- _YOUR GOAL_: Count the lines in the records below that contain the string "információk", matching uppercase and lowercase exactly, and give only the number.

Collected data:

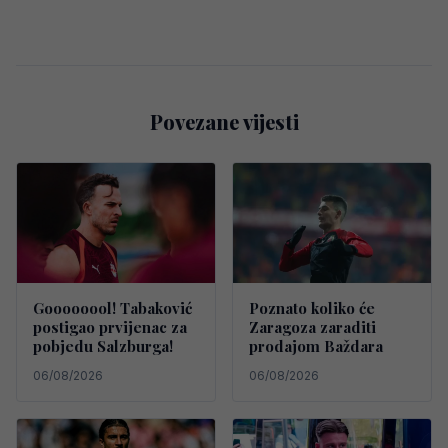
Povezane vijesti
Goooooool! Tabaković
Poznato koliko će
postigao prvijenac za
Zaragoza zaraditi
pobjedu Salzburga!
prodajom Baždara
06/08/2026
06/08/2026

--

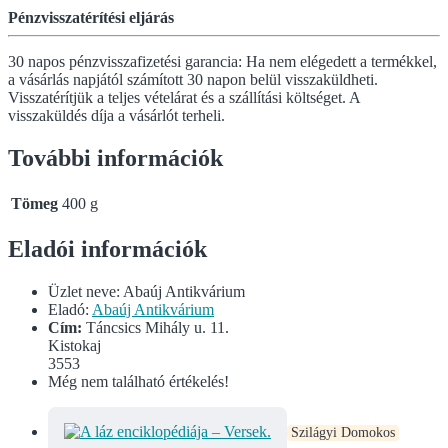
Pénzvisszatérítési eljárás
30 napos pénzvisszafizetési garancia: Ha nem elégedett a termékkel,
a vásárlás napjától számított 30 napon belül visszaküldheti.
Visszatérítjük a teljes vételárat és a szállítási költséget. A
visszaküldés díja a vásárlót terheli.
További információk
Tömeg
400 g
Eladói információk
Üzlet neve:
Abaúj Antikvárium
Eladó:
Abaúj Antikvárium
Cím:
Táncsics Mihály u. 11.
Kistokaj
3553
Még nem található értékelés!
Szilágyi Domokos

--

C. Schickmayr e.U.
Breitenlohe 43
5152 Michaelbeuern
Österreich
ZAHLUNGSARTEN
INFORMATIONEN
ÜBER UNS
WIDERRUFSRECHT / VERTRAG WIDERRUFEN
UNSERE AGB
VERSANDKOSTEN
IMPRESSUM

- _REPLY_: 2